[Dataset entries]
· · · · · · ·

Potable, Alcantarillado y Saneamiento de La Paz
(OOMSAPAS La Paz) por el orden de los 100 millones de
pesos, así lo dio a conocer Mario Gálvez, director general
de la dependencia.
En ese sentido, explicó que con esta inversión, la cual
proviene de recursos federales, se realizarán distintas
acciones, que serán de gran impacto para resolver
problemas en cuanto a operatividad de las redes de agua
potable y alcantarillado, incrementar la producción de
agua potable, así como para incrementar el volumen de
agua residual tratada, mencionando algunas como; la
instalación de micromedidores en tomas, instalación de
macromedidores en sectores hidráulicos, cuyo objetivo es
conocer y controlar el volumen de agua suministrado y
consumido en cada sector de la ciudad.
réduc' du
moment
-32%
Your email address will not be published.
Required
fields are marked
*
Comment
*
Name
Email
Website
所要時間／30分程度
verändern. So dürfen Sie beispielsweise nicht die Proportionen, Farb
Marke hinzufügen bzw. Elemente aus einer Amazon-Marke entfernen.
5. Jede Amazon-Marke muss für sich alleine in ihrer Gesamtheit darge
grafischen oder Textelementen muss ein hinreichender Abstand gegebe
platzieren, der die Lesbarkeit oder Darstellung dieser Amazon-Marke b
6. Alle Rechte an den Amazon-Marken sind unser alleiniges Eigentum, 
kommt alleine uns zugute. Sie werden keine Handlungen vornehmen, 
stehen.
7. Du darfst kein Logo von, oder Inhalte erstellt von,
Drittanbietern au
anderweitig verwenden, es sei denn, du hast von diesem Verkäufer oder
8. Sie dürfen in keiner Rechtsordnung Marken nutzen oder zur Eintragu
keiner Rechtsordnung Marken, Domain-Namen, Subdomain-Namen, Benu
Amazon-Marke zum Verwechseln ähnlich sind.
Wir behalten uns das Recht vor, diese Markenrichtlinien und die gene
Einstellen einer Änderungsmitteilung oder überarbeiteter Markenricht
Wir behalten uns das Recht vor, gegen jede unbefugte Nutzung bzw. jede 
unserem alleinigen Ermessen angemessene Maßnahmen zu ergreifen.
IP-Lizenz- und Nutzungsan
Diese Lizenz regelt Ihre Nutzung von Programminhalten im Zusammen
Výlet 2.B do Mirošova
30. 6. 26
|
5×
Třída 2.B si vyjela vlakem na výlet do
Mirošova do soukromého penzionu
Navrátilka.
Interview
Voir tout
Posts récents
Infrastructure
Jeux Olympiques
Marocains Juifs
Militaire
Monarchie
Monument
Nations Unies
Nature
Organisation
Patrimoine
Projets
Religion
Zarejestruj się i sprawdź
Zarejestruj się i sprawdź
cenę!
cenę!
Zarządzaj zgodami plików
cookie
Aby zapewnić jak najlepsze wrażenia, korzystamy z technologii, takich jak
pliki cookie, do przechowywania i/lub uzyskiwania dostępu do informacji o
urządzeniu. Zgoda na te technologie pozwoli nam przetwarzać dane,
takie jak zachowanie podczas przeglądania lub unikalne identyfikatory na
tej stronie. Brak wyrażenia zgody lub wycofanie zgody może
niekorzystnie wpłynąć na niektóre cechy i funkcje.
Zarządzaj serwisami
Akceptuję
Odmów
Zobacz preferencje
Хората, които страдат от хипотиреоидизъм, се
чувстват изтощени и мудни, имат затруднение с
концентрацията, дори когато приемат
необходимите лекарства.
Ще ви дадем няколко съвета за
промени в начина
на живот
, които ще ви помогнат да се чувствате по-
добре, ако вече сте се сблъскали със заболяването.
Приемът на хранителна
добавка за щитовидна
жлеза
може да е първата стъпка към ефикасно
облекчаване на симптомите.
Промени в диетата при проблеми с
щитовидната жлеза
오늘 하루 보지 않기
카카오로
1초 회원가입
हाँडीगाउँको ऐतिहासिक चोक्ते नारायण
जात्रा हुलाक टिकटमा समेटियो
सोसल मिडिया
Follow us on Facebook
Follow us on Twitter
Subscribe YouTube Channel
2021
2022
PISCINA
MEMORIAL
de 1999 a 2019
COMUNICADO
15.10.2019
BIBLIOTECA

· · · · · · ·

What is needed: Return every line of the listing above unchanged, keeping the original order, spelling, and line breaks.

Result of the exercise:
Potable, Alcantarillado y Saneamiento de La Paz
(OOMSAPAS La Paz) por el orden de los 100 millones de
pesos, así lo dio a conocer Mario Gálvez, director general
de la dependencia.
En ese sentido, explicó que con esta inversión, la cual
proviene de recursos federales, se realizarán distintas
acciones, que serán de gran impacto para resolver
problemas en cuanto a operatividad de las redes de agua
potable y alcantarillado, incrementar la producción de
agua potable, así como para incrementar el volumen de
agua residual tratada, mencionando algunas como; la
instalación de micromedidores en tomas, instalación de
macromedidores en sectores hidráulicos, cuyo objetivo es
conocer y controlar el volumen de agua suministrado y
consumido en cada sector de la ciudad.
réduc' du
moment
-32%
Your email address will not be published.
Required
fields are marked
*
Comment
*
Name
Email
Website
所要時間／30分程度
verändern. So dürfen Sie beispielsweise nicht die Proportionen, Farb
Marke hinzufügen bzw. Elemente aus einer Amazon-Marke entfernen.
5. Jede Amazon-Marke muss für sich alleine in ihrer Gesamtheit darge
grafischen oder Textelementen muss ein hinreichender Abstand gegebe
platzieren, der die Lesbarkeit oder Darstellung dieser Amazon-Marke b
6. Alle Rechte an den Amazon-Marken sind unser alleiniges Eigentum, 
kommt alleine uns zugute. Sie werden keine Handlungen vornehmen, 
stehen.
7. Du darfst kein Logo von, oder Inhalte erstellt von,
Drittanbietern au
anderweitig verwenden, es sei denn, du hast von diesem Verkäufer oder
8. Sie dürfen in keiner Rechtsordnung Marken nutzen oder zur Eintragu
keiner Rechtsordnung Marken, Domain-Namen, Subdomain-Namen, Benu
Amazon-Marke zum Verwechseln ähnlich sind.
Wir behalten uns das Recht vor, diese Markenrichtlinien und die gene
Einstellen einer Änderungsmitteilung oder überarbeiteter Markenricht
Wir behalten uns das Recht vor, gegen jede unbefugte Nutzung bzw. jede 
unserem alleinigen Ermessen angemessene Maßnahmen zu ergreifen.
IP-Lizenz- und Nutzungsan
Diese Lizenz regelt Ihre Nutzung von Programminhalten im Zusammen
Výlet 2.B do Mirošova
30. 6. 26
|
5×
Třída 2.B si vyjela vlakem na výlet do
Mirošova do soukromého penzionu
Navrátilka.
Interview
Voir tout
Posts récents
Infrastructure
Jeux Olympiques
Marocains Juifs
Militaire
Monarchie
Monument
Nations Unies
Nature
Organisation
Patrimoine
Projets
Religion
Zarejestruj się i sprawdź
Zarejestruj się i sprawdź
cenę!
cenę!
Zarządzaj zgodami plików
cookie
Aby zapewnić jak najlepsze wrażenia, korzystamy z technologii, takich jak
pliki cookie, do przechowywania i/lub uzyskiwania dostępu do informacji o
urządzeniu. Zgoda na te technologie pozwoli nam przetwarzać dane,
takie jak zachowanie podczas przeglądania lub unikalne identyfikatory na
tej stronie. Brak wyrażenia zgody lub wycofanie zgody może
niekorzystnie wpłynąć na niektóre cechy i funkcje.
Zarządzaj serwisami
Akceptuję
Odmów
Zobacz preferencje
Хората, които страдат от хипотиреоидизъм, се
чувстват изтощени и мудни, имат затруднение с
концентрацията, дори когато приемат
необходимите лекарства.
Ще ви дадем няколко съвета за
промени в начина
на живот
, които ще ви помогнат да се чувствате по-
добре, ако вече сте се сблъскали със заболяването.
Приемът на хранителна
добавка за щитовидна
жлеза
може да е първата стъпка към ефикасно
облекчаване на симптомите.
Промени в диетата при проблеми с
щитовидната жлеза
오늘 하루 보지 않기
카카오로
1초 회원가입
हाँडीगाउँको ऐतिहासिक चोक्ते नारायण
जात्रा हुलाक टिकटमा समेटियो
सोसल मिडिया
Follow us on Facebook
Follow us on Twitter
Subscribe YouTube Channel
2021
2022
PISCINA
MEMORIAL
de 1999 a 2019
COMUNICADO
15.10.2019
BIBLIOTECA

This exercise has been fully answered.